> **TASK INPUT**:

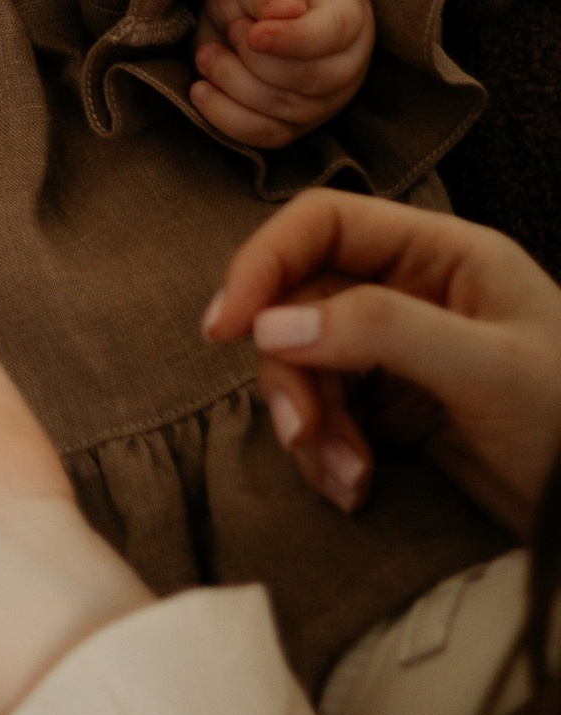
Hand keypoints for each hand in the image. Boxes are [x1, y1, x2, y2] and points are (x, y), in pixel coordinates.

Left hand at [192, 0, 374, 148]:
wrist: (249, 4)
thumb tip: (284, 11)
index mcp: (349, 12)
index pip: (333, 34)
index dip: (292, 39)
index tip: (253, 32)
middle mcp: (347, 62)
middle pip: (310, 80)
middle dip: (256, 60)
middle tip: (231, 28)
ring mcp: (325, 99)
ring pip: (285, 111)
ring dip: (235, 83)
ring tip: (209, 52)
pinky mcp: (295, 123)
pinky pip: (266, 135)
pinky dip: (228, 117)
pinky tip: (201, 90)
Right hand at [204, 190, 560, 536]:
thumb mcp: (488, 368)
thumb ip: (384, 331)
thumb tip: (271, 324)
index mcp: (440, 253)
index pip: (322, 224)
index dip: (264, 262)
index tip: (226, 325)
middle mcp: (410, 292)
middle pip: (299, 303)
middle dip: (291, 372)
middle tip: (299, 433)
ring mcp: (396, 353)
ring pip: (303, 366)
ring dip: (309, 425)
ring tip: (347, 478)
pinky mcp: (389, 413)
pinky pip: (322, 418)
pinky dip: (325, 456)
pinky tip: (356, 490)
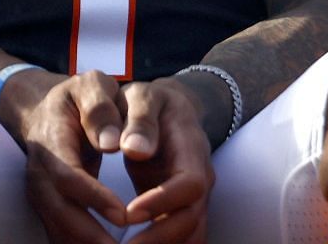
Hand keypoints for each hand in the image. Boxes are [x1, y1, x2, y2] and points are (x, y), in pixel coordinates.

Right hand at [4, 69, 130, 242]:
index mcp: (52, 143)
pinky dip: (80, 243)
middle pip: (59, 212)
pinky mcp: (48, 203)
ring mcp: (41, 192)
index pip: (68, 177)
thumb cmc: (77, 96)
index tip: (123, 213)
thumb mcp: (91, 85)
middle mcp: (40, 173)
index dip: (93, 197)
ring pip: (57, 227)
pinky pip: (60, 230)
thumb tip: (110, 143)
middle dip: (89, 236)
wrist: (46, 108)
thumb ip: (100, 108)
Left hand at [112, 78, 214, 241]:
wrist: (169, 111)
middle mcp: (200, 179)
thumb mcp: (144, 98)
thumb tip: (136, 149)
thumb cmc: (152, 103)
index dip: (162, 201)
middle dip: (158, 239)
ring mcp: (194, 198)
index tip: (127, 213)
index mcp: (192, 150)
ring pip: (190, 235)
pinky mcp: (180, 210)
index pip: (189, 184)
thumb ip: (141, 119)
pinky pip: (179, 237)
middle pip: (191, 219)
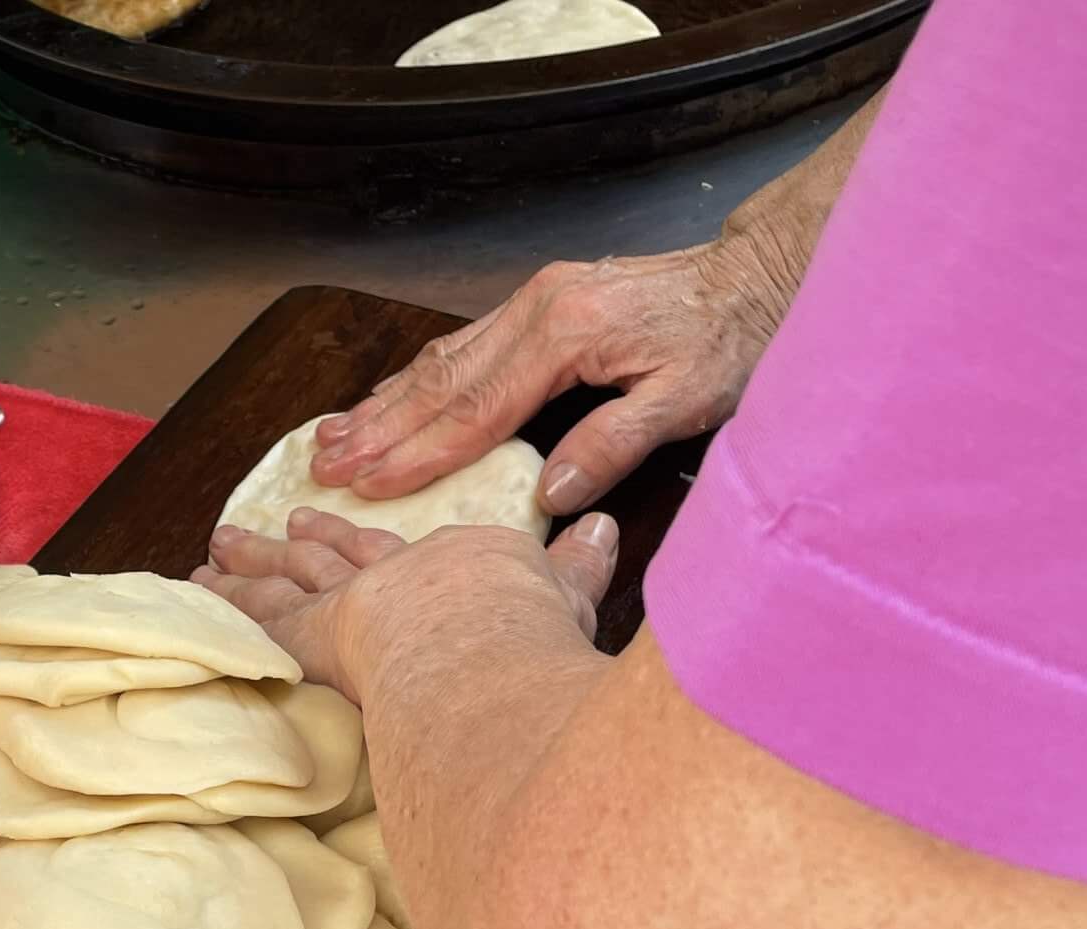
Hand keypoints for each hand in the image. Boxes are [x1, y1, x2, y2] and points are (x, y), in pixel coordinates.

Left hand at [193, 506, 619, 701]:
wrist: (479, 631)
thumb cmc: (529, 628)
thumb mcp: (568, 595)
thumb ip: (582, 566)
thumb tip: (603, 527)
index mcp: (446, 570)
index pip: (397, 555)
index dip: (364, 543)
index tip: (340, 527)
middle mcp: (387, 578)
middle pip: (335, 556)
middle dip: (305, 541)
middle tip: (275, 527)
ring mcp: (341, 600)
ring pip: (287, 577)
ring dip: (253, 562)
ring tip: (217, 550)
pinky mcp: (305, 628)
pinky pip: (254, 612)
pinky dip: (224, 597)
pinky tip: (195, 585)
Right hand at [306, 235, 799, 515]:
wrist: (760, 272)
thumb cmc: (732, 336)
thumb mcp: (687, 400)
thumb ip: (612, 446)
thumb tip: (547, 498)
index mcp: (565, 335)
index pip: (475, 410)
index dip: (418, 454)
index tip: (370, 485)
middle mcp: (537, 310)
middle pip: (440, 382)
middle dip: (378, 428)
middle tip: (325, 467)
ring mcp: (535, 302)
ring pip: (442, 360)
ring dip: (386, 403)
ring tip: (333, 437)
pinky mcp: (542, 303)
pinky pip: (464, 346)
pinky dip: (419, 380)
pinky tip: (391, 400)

> **EXERCISE DETAILS**: Write down again, exactly as given, only the lines above that fall from the line with "ring dip: (253, 562)" to the line with "thumb ip: (612, 446)", inclusive.

> **EXERCISE RESULT**:
ring dip: (253, 562)
ring tip: (217, 550)
pinky mcp: (305, 628)
pinky pip: (254, 612)
pinky dip: (224, 597)
pinky tip: (195, 585)
Right hand at [306, 235, 799, 515]:
wrist: (760, 272)
thumb cmc: (732, 336)
thumb mcp: (687, 400)
thumb ip: (612, 446)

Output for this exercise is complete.